10:05, August 13, 2012

Students from Guangxi University of Science and Technology play with pupils in Tantou township, Liuzhou city, Guangxi Zhuang autonomous region, in July. English, dancing, painting and calligraphy classes were held for the pupils during summer vacation. ( China Daily/Tan Kaixing)

Mud was the only material that Qiu Hui, a pupil from a poor village in East China's Fujian province, could sculpt with before he received a "love package" from a charity in Beijing.

"I love the pieces of modeling clay in the parcel I received. They smell good and have beautiful colors. In the past, I had to dig mud from farmland, and everything I kneaded with mud looked drab," said Qiu, a sixth-grade student from Changting, an impoverished county in the mountainous area of western Fujian.

More than 90 percent of the pupils in poor rural areas said they love classes in music, arts and physical education, according to the latest survey conducted by the China Foundation for Poverty Alleviation. It polled more than 2,000 pupils and 47 principals from rural primary schools in nine provinces.
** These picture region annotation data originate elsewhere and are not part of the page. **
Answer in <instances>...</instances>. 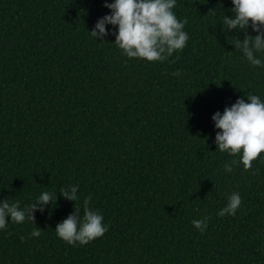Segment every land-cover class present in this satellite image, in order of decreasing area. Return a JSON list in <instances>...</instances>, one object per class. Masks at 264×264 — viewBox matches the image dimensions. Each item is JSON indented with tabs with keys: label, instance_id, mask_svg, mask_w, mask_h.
<instances>
[{
	"label": "trees",
	"instance_id": "trees-1",
	"mask_svg": "<svg viewBox=\"0 0 264 264\" xmlns=\"http://www.w3.org/2000/svg\"><path fill=\"white\" fill-rule=\"evenodd\" d=\"M105 2L0 0V201L26 210L57 191L35 224L6 217L0 264H264V152L226 172L242 151L217 150L212 120L247 93L264 100V66L233 45L244 33L222 31L232 0H176L189 39L156 62L123 55L118 26L91 36ZM76 185L77 202L60 195ZM232 193L240 208L218 216ZM89 196L108 231L69 245L57 224L75 204L82 219Z\"/></svg>",
	"mask_w": 264,
	"mask_h": 264
},
{
	"label": "clouds",
	"instance_id": "clouds-1",
	"mask_svg": "<svg viewBox=\"0 0 264 264\" xmlns=\"http://www.w3.org/2000/svg\"><path fill=\"white\" fill-rule=\"evenodd\" d=\"M232 4L230 11L233 16L224 15L222 31L241 30L244 39L236 38L233 44L235 49L239 48L253 66H264V61L256 57V53L264 52V0H232ZM104 6L111 10V14L99 19L90 34L96 40L103 41L109 34L106 25L118 26V31L112 33L116 37L115 44L129 58L164 61L186 46L189 36L183 29L188 21L178 20L172 11L176 0H115L110 4L105 2ZM249 27L257 33L255 36L248 35ZM172 75L178 76L180 73L174 72ZM247 100L249 102L246 103L245 99L239 98L231 107H226L223 114L217 111L212 116L216 129L220 130L215 137L217 150L231 156H238L242 151L239 160L225 163L224 169L228 173L239 164L243 165L245 171L251 169L253 161L264 152V100L252 93H247ZM78 187L62 186L59 193L66 200L77 202ZM90 201V196L83 201L82 219L81 209L75 204L73 213L57 224V236L69 245L76 246L77 242L81 246L87 245L108 231V226L102 223L103 216L89 208ZM56 202L57 191L43 192L26 210H20L17 203L10 204L6 198L0 201V229L6 228L9 222L6 217L9 216L11 222L16 224L26 220L35 224V212H43L45 206ZM241 203L239 193H232L226 207L217 215L235 216ZM208 219L204 217L192 223L203 233ZM40 235L39 228L31 232L32 237L38 238Z\"/></svg>",
	"mask_w": 264,
	"mask_h": 264
}]
</instances>
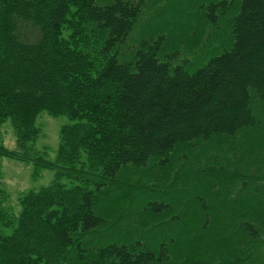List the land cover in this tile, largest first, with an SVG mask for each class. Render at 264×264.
Wrapping results in <instances>:
<instances>
[{
	"label": "trees",
	"instance_id": "1",
	"mask_svg": "<svg viewBox=\"0 0 264 264\" xmlns=\"http://www.w3.org/2000/svg\"><path fill=\"white\" fill-rule=\"evenodd\" d=\"M177 1L132 40L148 0H0V157L57 171L17 216L0 185V264H264V0ZM42 111L71 121L54 160Z\"/></svg>",
	"mask_w": 264,
	"mask_h": 264
},
{
	"label": "rangeland",
	"instance_id": "2",
	"mask_svg": "<svg viewBox=\"0 0 264 264\" xmlns=\"http://www.w3.org/2000/svg\"><path fill=\"white\" fill-rule=\"evenodd\" d=\"M172 2L175 7L178 6V9L182 7L180 1L172 0ZM164 3L161 4L160 0H148L144 8V15L141 16L139 23L134 27L130 39L137 38L141 34V28L149 30L150 28L162 26L166 10H162L161 5ZM179 12L182 13L181 10ZM179 15L178 18L180 19L182 16L181 14ZM219 30L220 32L224 31L225 34L223 35H226L223 38L222 44L215 43V38L208 37L209 35H207L206 39H203L202 43L195 49V52L191 53L188 48H183L180 53L181 58L200 59L206 57V55L210 57L218 54L221 49L227 47L226 42L228 40L226 27L221 26ZM63 33L66 38L72 37L70 40L71 44L76 49L78 48L82 54H85L90 59L96 56L99 57V54H96V46L88 29L81 33L76 29H65ZM195 67L198 68V66ZM70 122V119L66 115L52 116L42 111L36 119V125L40 129V134L33 145L34 149L39 150V152H45L48 159L54 160L60 141V131L64 125ZM0 132V143L9 149H13L15 147V132L9 120L2 124ZM0 171V185L7 196L4 205L15 216L18 215L21 209L18 198L27 191H36L41 187L47 186L55 180L57 173L55 169H35L31 164L8 157H0ZM58 179V181L65 183L67 187L75 183L70 182L62 173L58 175Z\"/></svg>",
	"mask_w": 264,
	"mask_h": 264
}]
</instances>
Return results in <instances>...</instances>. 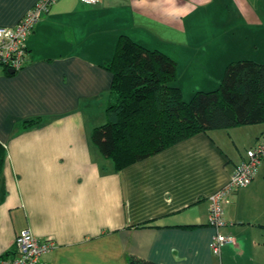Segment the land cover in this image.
Segmentation results:
<instances>
[{"label":"crops","instance_id":"1","mask_svg":"<svg viewBox=\"0 0 264 264\" xmlns=\"http://www.w3.org/2000/svg\"><path fill=\"white\" fill-rule=\"evenodd\" d=\"M36 1L0 0V26H15ZM262 8L264 0L56 1L28 35L22 69L0 68V258L29 231L53 240L41 256L48 264H127L129 256L264 264V160L223 206L233 242L219 256L208 224V198L264 136V123L199 132L120 170L90 139L105 120L106 64L120 38L172 58L175 85L190 98L215 89L238 56L264 60ZM204 55L209 68H178Z\"/></svg>","mask_w":264,"mask_h":264},{"label":"trees","instance_id":"2","mask_svg":"<svg viewBox=\"0 0 264 264\" xmlns=\"http://www.w3.org/2000/svg\"><path fill=\"white\" fill-rule=\"evenodd\" d=\"M106 69L112 78L105 120L90 139L115 170L199 132L264 123V64L253 60L229 62L215 89L187 101L175 85L176 62L160 50L122 37ZM4 159L0 145V171ZM127 264L156 263L129 256Z\"/></svg>","mask_w":264,"mask_h":264},{"label":"built area","instance_id":"3","mask_svg":"<svg viewBox=\"0 0 264 264\" xmlns=\"http://www.w3.org/2000/svg\"><path fill=\"white\" fill-rule=\"evenodd\" d=\"M58 0H37L33 7L20 18L13 27L0 26V68L18 71L27 61L26 39L37 22ZM84 4H95L97 0H79ZM264 160V136L259 137L245 151L243 160L235 167L228 182L214 192L208 199V224L214 229L210 240L213 255L219 256L223 245L233 239L223 232L227 222L223 218V206L230 200L231 194L247 187ZM51 238L40 239L29 231H23L15 237L14 250L10 257H1L0 264H48L41 256L54 247Z\"/></svg>","mask_w":264,"mask_h":264},{"label":"rangeland","instance_id":"4","mask_svg":"<svg viewBox=\"0 0 264 264\" xmlns=\"http://www.w3.org/2000/svg\"><path fill=\"white\" fill-rule=\"evenodd\" d=\"M258 11H259V13H260V21L262 22V23H264V8H262V9H258ZM261 28L260 29H263L264 30V25L262 26H260ZM253 28V27H252ZM210 56L211 55H208L207 57H205V55L204 56H199V58L197 57V56H194L193 58H190V61H188L187 63L188 64H186V63H184L185 61L182 59V60H179L178 61V68H191V67H193V63L195 64V65H197V66H200L201 68H209L208 67V61H210L211 59H210ZM236 60H240V59H250V60H253V61H255V62H261V61H264L262 58H261V55L259 54V53H257V52H255L254 54L251 52V53H249V54H244L243 56L242 55H240V56H238L237 58H235ZM235 60V61H236ZM199 62V63H198ZM257 62V63H258ZM227 65V64H226ZM226 65H224L225 67H226ZM196 66V67H197ZM205 66V67H204ZM176 68H177V65H176ZM198 68V67H197ZM176 80H177V77H176ZM199 90H202V91H209V90H203V89H199ZM188 96H185V98H183L185 101H187L189 98H187ZM101 124L103 123V122H100ZM101 124H99V125H101Z\"/></svg>","mask_w":264,"mask_h":264},{"label":"water","instance_id":"5","mask_svg":"<svg viewBox=\"0 0 264 264\" xmlns=\"http://www.w3.org/2000/svg\"><path fill=\"white\" fill-rule=\"evenodd\" d=\"M14 71L13 70H10V73H13Z\"/></svg>","mask_w":264,"mask_h":264}]
</instances>
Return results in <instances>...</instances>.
However, the survey revealed that primary schools in poverty-hit rural areas made little investment in providing quality arts education for their students.

Some 88 percent of schools polled invested less than 500 yuan ($78.50) in buying or renewing arts supplies and about 56 percent of the surveyed schools spent less than 500 yuan purchasing instruments for music classes every semester.

It also found that only two in every 10 students had musical instruments and 13 percent had drawing books.

"Our greatest concern is that rural students are falling behind their urban counterparts in aesthetic sentiment and creativity. The effect is invisible but profound and lasting," Chen Hongtao, deputy executive director of the foundation, said in an interview with China Daily.

Weak arts education at the elementary level is commonplace in vast rural regions and will worsen the inequality between rural and urban areas, said Chen.